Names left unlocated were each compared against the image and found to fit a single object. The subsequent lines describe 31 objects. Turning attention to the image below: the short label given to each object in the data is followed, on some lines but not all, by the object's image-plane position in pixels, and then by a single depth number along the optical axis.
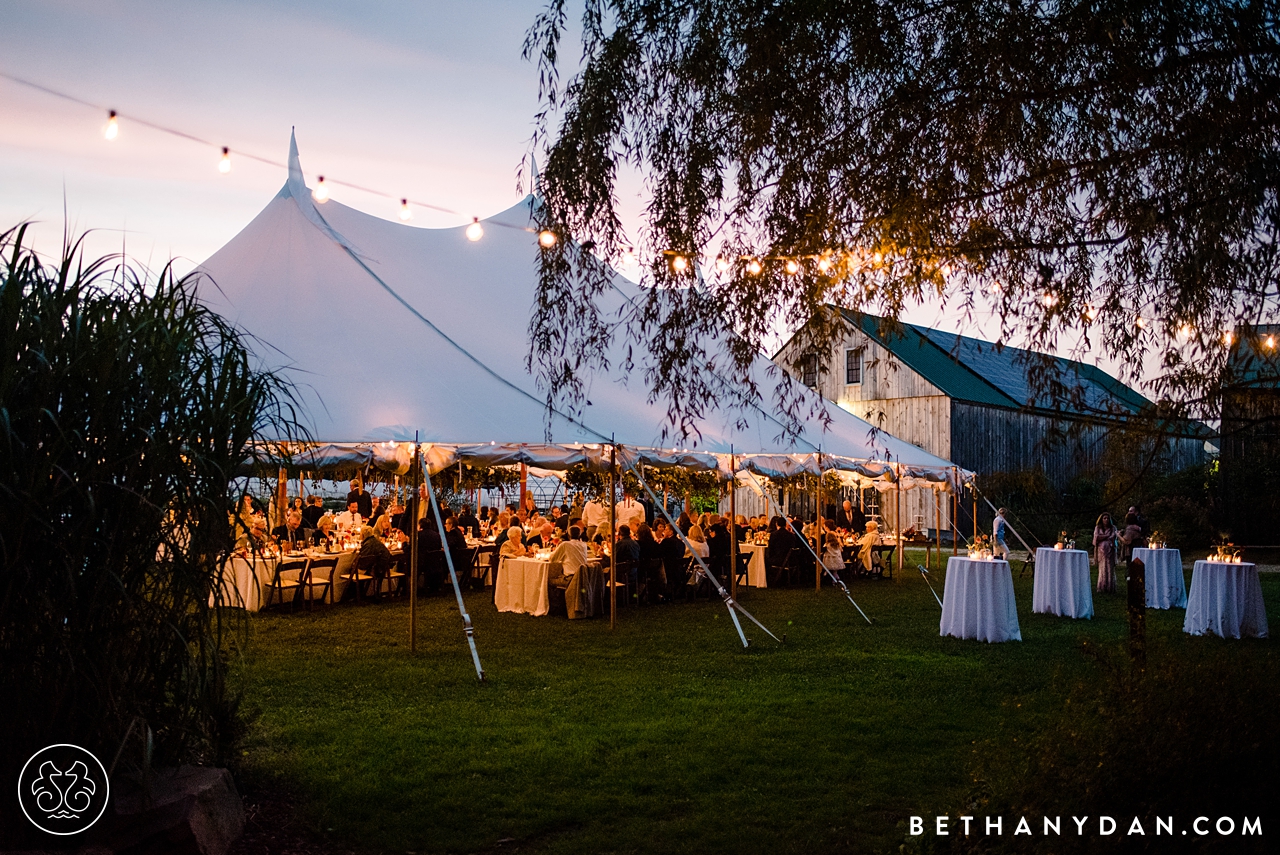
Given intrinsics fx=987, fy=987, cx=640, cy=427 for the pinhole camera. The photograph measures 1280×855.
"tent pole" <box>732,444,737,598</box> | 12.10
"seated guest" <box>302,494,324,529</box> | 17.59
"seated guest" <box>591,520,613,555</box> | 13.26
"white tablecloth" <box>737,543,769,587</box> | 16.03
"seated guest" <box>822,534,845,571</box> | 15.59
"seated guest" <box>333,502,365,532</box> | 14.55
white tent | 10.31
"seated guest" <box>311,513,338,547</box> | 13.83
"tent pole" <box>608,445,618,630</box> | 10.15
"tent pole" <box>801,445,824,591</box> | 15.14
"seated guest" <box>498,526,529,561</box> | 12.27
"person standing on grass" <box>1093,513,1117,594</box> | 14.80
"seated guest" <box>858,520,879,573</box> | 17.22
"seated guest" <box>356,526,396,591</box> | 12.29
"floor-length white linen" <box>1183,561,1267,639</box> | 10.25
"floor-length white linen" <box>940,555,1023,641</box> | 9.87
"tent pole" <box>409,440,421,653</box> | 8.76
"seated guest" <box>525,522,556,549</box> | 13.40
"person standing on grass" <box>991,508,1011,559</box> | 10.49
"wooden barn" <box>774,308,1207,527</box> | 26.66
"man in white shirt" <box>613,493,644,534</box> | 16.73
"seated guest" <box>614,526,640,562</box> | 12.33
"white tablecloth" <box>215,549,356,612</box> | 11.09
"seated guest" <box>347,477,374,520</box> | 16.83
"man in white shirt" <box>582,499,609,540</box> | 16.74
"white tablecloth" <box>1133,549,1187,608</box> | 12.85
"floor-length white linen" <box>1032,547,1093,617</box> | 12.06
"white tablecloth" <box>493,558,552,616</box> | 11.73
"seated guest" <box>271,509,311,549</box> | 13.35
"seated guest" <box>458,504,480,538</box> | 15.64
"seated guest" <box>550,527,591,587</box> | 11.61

==

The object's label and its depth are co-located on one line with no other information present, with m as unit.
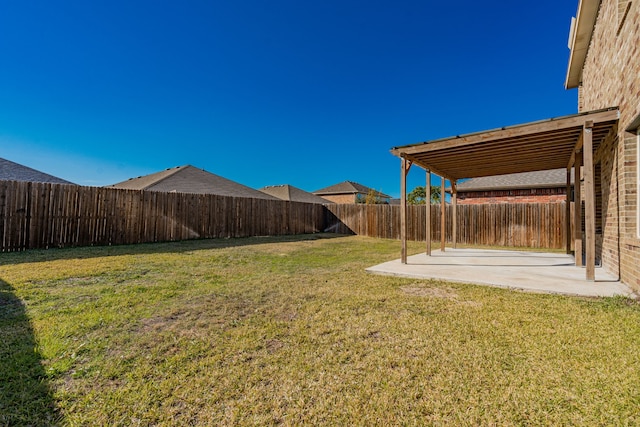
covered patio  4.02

Task description
Write out each line above that contains the word "pole".

Output
"tent pole" <box>732,444,737,598</box> | 12.10
"tent pole" <box>608,445,618,630</box> | 10.15
"tent pole" <box>801,445,824,591</box> | 15.14
"tent pole" <box>409,440,421,653</box> | 8.76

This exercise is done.